- [TEXT]

More complex eCommerce sites can benefit from customized enhancements to accessWidget, which optimize its behavior for unique design patterns, rich media elements, or advanced interactive components. These enhancements help ensure that accessWidget supports the site’s specific accessibility challenges while maintaining an inclusive experience for all shoppers.
accessServices: The best in human accessibility expertise
accessServices provides hands-on support from accessibility specialists who address complex needs that automated tools can’t fully resolve. This includes document and media remediation, in-depth audits, and user testing with people with disabilities to reveal real-world barriers across key shopping journeys.
accessFlow: An accessibility management platform for developers
accessFlow is a comprehensive platform that helps developers test, monitor, and remediate accessibility issues directly in the source code as websites evolve. It includes an accessibility SDK for embedding automated checks into CI/CD pipelines, MCP (Model Context Protocol) support to solve issues in your IDE, and AI-powered false-positive validation and alt-text suggestions that streamline repetitive tasks while keeping developers in full control.
With automated audits, journey-based testing, and structured remediation guidance, accessFlow gives teams a practical way to maintain accessible, WCAG-aligned code in line with EAA expectations.
Designing for the EAA era and beyond
Six months in, the EAA has raised the bar for digital retail. Accessibility is now an ongoing operational responsibility, and retailers that make it part of everyday workflows are better positioned to meet expectations, deliver smoother shopping experiences, and build trust with customers. As enforcement evolves, the brands that prioritize accessibility consistently will be best prepared to grow and compete.
Frequently asked questions about the EAA
1. What does the EAA require from eCommerce businesses?
The EAA requires businesses selling into the EU to provide accessible digital experiences that align with WCAG 2.1 AA standards via EN 301 549. This includes assistive-technology compatibility, accessible purchasing flows, and an accurate accessibility statement.
2. Does the EAA apply to companies outside the EU?
Yes. The EAA applies to any business—regardless of location—that sells digital products or services into the EU.
3. What happens if a website is not accessible under the EAA?
Member States can issue notices, require remediation, and impose financial penalties. Public cases, such as a €150,000 fine in Germany tied to checkout-related alt-text failures, illustrate the types of issues that may trigger enforcement.
4. Is WCAG adherence required under the EAA?
The EAA relies on EN 301 549, which in turn references WCAG 2.1 AA as the accessibility standard to follow. While WCAG itself is not a law, adhering to WCAG 2.1 AA provides the clearest method for meeting the EAA’s functional accessibility requirements.
5. How often should retailers check their accessibility?
Because eCommerce sites change frequently, retailers benefit from regular audits, assistive-technology testing, and continuous monitoring to ensure accessibility is maintained over time.
6. How can accessiBe help with EAA-related accessibility efforts?
accessiBe offers AI technology, developer tools, and human expertise to help retailers improve accessibility across their digital experiences. accessWidget supports accessible browsing on a session basis, accessFlow enables developers to audit and remediate issues in the source code, and accessServices provides expert audits, document and media remediation, and user testing. For quick visibility, accessScan highlights issues linked to WCAG criteria referenced in the EAA. Together, these solutions help teams advance their accessibility work and support ongoing alignment with the EAA’s expectations.

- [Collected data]
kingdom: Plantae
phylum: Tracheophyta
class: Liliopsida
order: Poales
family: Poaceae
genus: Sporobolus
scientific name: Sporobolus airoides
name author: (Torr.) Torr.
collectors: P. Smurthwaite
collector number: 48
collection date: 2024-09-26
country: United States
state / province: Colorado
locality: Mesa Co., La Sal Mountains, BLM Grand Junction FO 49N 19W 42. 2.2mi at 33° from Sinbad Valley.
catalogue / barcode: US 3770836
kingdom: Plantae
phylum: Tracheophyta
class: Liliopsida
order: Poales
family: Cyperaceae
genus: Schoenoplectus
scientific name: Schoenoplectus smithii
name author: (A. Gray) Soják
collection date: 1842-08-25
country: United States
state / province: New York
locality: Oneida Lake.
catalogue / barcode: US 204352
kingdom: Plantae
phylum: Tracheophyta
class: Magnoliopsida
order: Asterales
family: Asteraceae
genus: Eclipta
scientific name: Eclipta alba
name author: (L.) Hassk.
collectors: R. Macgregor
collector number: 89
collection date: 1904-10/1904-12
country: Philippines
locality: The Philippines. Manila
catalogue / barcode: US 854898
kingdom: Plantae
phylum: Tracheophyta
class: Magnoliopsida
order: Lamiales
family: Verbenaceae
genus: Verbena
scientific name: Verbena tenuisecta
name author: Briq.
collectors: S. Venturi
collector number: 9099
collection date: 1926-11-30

- [APPLY WHAT YOU READ]
[A] Return the passage of the EAA text above, everything from "Member States can" down to "functional accessibility requirements.".
[B] List each accessiBe solution that the EAA text names.
[C] According to the EAA text, what fine was issued in Germany, and what failures was it tied to?

- [PER-TASK ANSWERS]
[A]
Member States can issue notices, require remediation, and impose financial penalties. Public cases, such as a €150,000 fine in Germany tied to checkout-related alt-text failures, illustrate the types of issues that may trigger enforcement.
4. Is WCAG adherence required under the EAA?
The EAA relies on EN 301 549, which in turn references WCAG 2.1 AA as the accessibility standard to follow. While WCAG itself is not a law, adhering to WCAG 2.1 AA provides the clearest method for meeting the EAA’s functional accessibility requirements.

[B]
accessWidget
accessServices
accessFlow
accessScan

[C] A €150,000 fine, tied to checkout-related alt-text failures.